- [Text block]:
You’ll see the craggy rock outcroppings that stand sentry over the mouth of Mill Creek, a rugged drainage that serves as a watershed for much of the south side of Station Camp Road from Williams Creek Road to the horse camp. You’ll see much of the gorge that encases the Big South Fork River between the big bend just below the John Hawk Smith Place and the Station Camp crossing. And, far below, you’ll see the river itself.
One thing you won’t see is the overlook’s namesake — a twisted, now rusting hunk of metal that rests at the base of the cliff. It’s obscured by trees and growth, which have long since healed from the scars that were left when the Ford Bronco plunged through them on its way to its final resting place some 30 years ago.
Historically, the ridge that ends at this rock outcropping was known as Sheep Ridge. Most folks who grew up in the area still call it that, and the road that runs the length of the ridge is still known as Sheep Ridge Road.
But Bronco Overlook earned its new name in the mid 1980s, when someone rolled a Ford Bronco II over the cliff.
The national park was still in its infancy in those days; the U.S. Army Corps of Engineers was just completing its park-building tasks and preparing to turn the 125,000-acre national river and recreation area over to its sister agency, the National Park Service.
Only a few years before, this ridge was privately-owned. The view from the rock outcropping was just as magnificent, but it was not free for all. A log home was perched on the edge of the cliff, owned by MP Estes. The house was destroyed when the federal government began buying up land in the area in the 1970s, but part of its concrete foundation can still be seen at the end of Sheep Ridge Road, where horseback riders tie off their horses before stepping out onto the overlook.
At some point after, someone drove the Bronco to the overlook, rolling it over the edge of the cliff. It tumbled to the forest floor below, landing upright but destroyed.
No one seems to remember exactly who rolled the vehicle over the cliff — or even if their identity was ever known. Donny Kidd, who has spent his entire life around the Station Camp area, recalls that it was stolen from North Carolina.

- [Entries supplied]:

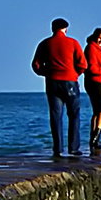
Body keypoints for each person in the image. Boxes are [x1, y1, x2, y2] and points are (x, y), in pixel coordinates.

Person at [31, 18, 87, 157]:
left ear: (52, 28)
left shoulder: (45, 43)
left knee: (56, 116)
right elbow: (83, 64)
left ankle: (58, 148)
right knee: (74, 115)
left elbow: (36, 65)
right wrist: (74, 74)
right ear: (66, 29)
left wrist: (47, 73)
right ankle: (73, 148)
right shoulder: (73, 43)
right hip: (70, 82)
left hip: (52, 82)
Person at [83, 28, 101, 153]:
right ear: (95, 37)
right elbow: (93, 67)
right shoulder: (91, 49)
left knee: (96, 112)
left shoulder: (98, 49)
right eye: (100, 38)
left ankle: (93, 139)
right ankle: (95, 138)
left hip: (97, 81)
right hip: (95, 81)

- [The problem]: Transcribe the whole text about Bronco Overlook word for word. The rows play no part in the work here.

- [Response]:
You’ll see the craggy rock outcroppings that stand sentry over the mouth of Mill Creek, a rugged drainage that serves as a watershed for much of the south side of Station Camp Road from Williams Creek Road to the horse camp. You’ll see much of the gorge that encases the Big South Fork River between the big bend just below the John Hawk Smith Place and the Station Camp crossing. And, far below, you’ll see the river itself.
One thing you won’t see is the overlook’s namesake — a twisted, now rusting hunk of metal that rests at the base of the cliff. It’s obscured by trees and growth, which have long since healed from the scars that were left when the Ford Bronco plunged through them on its way to its final resting place some 30 years ago.
Historically, the ridge that ends at this rock outcropping was known as Sheep Ridge. Most folks who grew up in the area still call it that, and the road that runs the length of the ridge is still known as Sheep Ridge Road.
But Bronco Overlook earned its new name in the mid 1980s, when someone rolled a Ford Bronco II over the cliff.
The national park was still in its infancy in those days; the U.S. Army Corps of Engineers was just completing its park-building tasks and preparing to turn the 125,000-acre national river and recreation area over to its sister agency, the National Park Service.
Only a few years before, this ridge was privately-owned. The view from the rock outcropping was just as magnificent, but it was not free for all. A log home was perched on the edge of the cliff, owned by MP Estes. The house was destroyed when the federal government began buying up land in the area in the 1970s, but part of its concrete foundation can still be seen at the end of Sheep Ridge Road, where horseback riders tie off their horses before stepping out onto the overlook.
At some point after, someone drove the Bronco to the overlook, rolling it over the edge of the cliff. It tumbled to the forest floor below, landing upright but destroyed.
No one seems to remember exactly who rolled the vehicle over the cliff — or even if their identity was ever known. Donny Kidd, who has spent his entire life around the Station Camp area, recalls that it was stolen from North Carolina.